Basketball quarter-finals: 3 keys to Canada vs. France
Kia Nurse, 2nd-chance opportunities will be deciding factors
By Benjamin Blum, CBC Sports
Which Kia Nurse will show up in the quarter-finals against France?
Canada's most recognizable women's basketball player is having an inconsistent Olympics, with performances ranging from a 25-point outpouring against Serbia, to an under whelming game against the United States.
Nurse and the Canadians lost their final two games heading into their matchup with the fourth-ranked French tonight at 9:15 p.m. ET. However, France has looked mortal in its loss to upstart Japan and in a one-point win over Belarus.
Here are three key factors that could decide which team advances to the semifinals:
Both teams have been strong on the offensive glass so far this tournament; Canada and France are both averaging 14.6 offensive rebounds per game. Watch out for a battle in the post between French veteran Sandrine Gruda and Canadian forward Natalie Achonwa.

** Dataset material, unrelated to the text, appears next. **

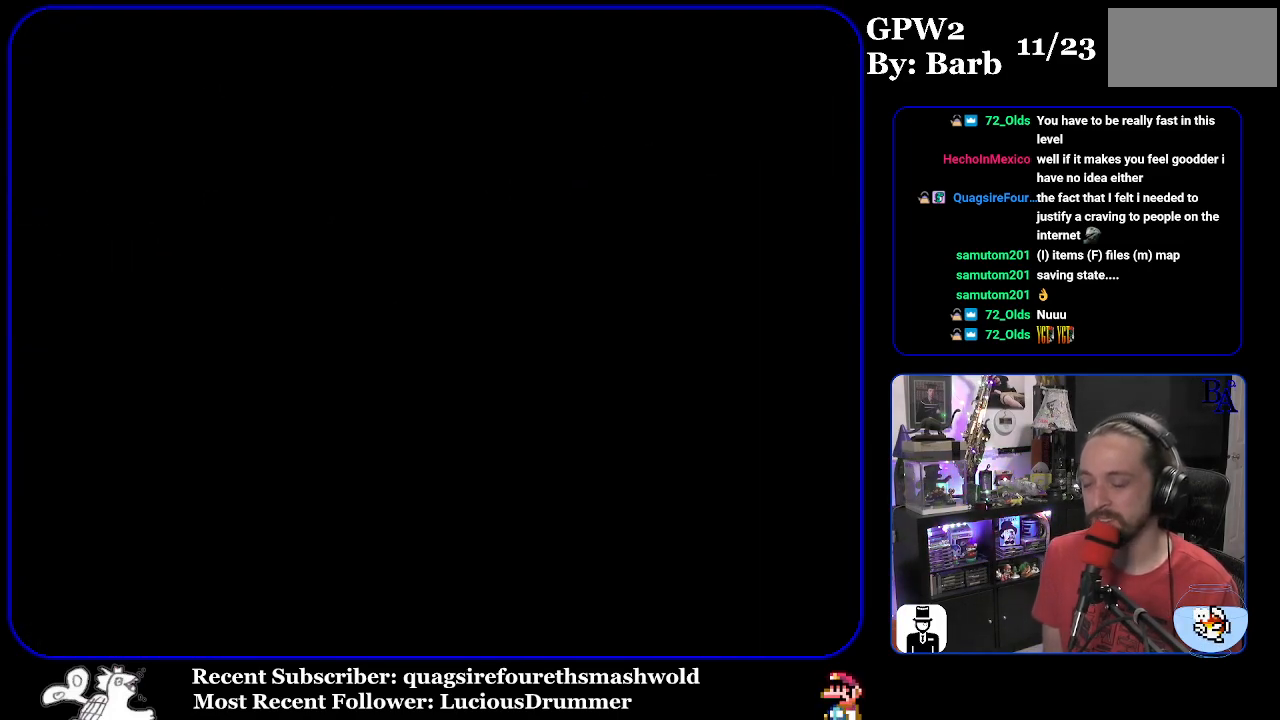
{"buttons": [], "events": []}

Ball control will be at a premium in this game as well. Canada owns a plus-seven in terms of turnover plus-minus at the Olympics so far. Conversely, France was minus-11 in its last pool game and minus-two overall, offering Canada an opportunity to capitalize.

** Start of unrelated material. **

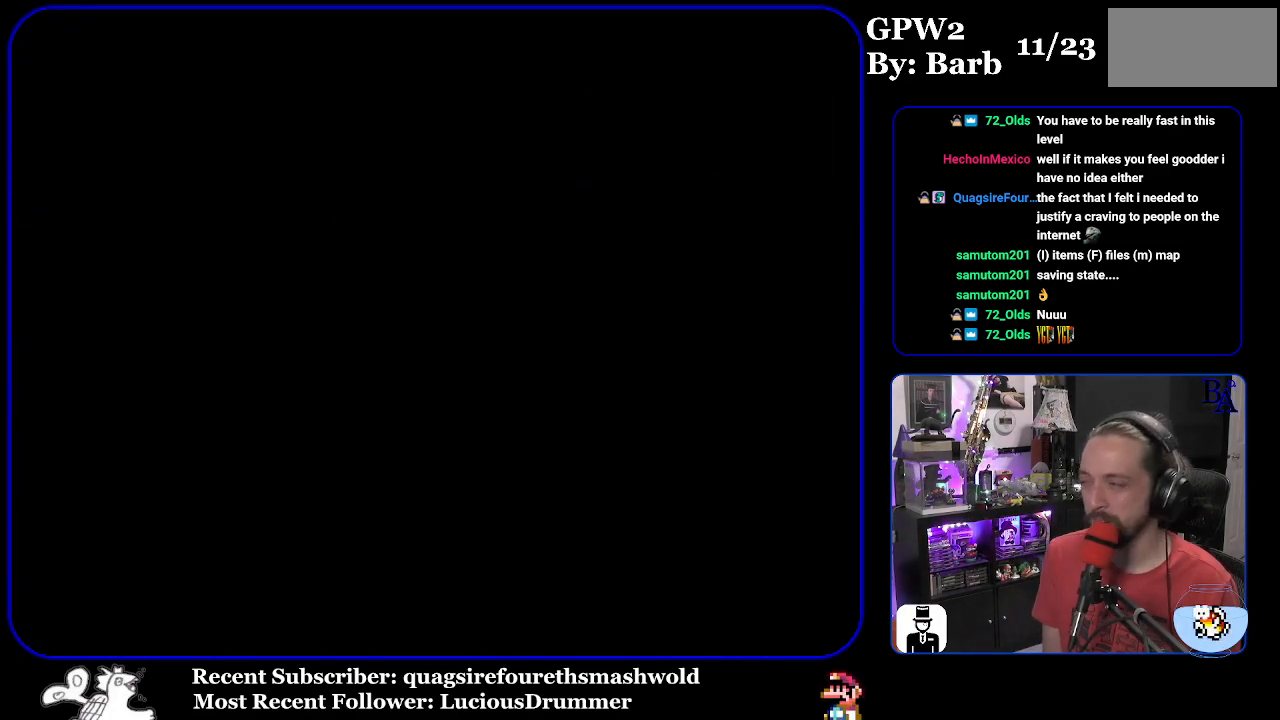
{"buttons": [], "events": []}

There hasn't been much of a happy medium for Canada's shooting. The team opened the tournament shooting 65 per cent from behind the arc against China, but slumped to a 1-for-11 performance in its most recent loss to Spain. France has been more consistent in its three-point shooting, averaging 38 per cent in the tournament while taking (and making) fewer attempts.

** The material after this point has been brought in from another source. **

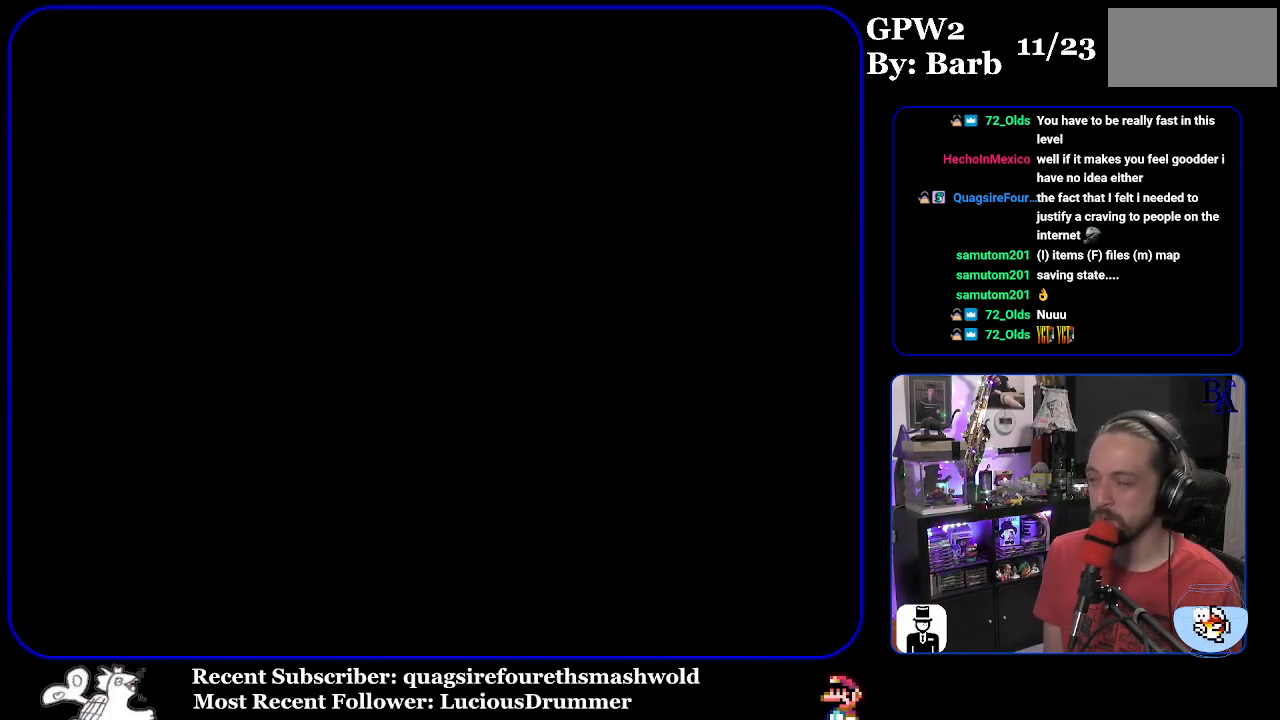
{"buttons": [], "events": []}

While Canada's stingy defence on the wing could mitigate this weapon, the French can exploit the team's vulnerability on the back-door cut to score quick points in the paint. Enter Endy Miyem, a bastion of consistency for France who has scored double-digit points in every game. Brampton, Ont.'s Tamara Tatham will have her hands full with Miyem on the defensive end.
Fouls and free throws
Both teams are currently averaging over 20 fouls per game at these Olympics, but Canada will have to show more discipline against France. The French have shot very well from the free-throw line over their final three games, shooting 76, 75 and 79 per cent, respectively. If Canada continues to foul heavy-handedly, France could distance themselves from the Canadians early.
As well, Nurse will need to mind her personal foul total. The team needs her to be a focal point on the offensive end while checking her French counterpart, Olivia Epoupa, defensively. A few early fouls for the Hamilton native could throw a wrench into Canada's offence that the team might not recover from.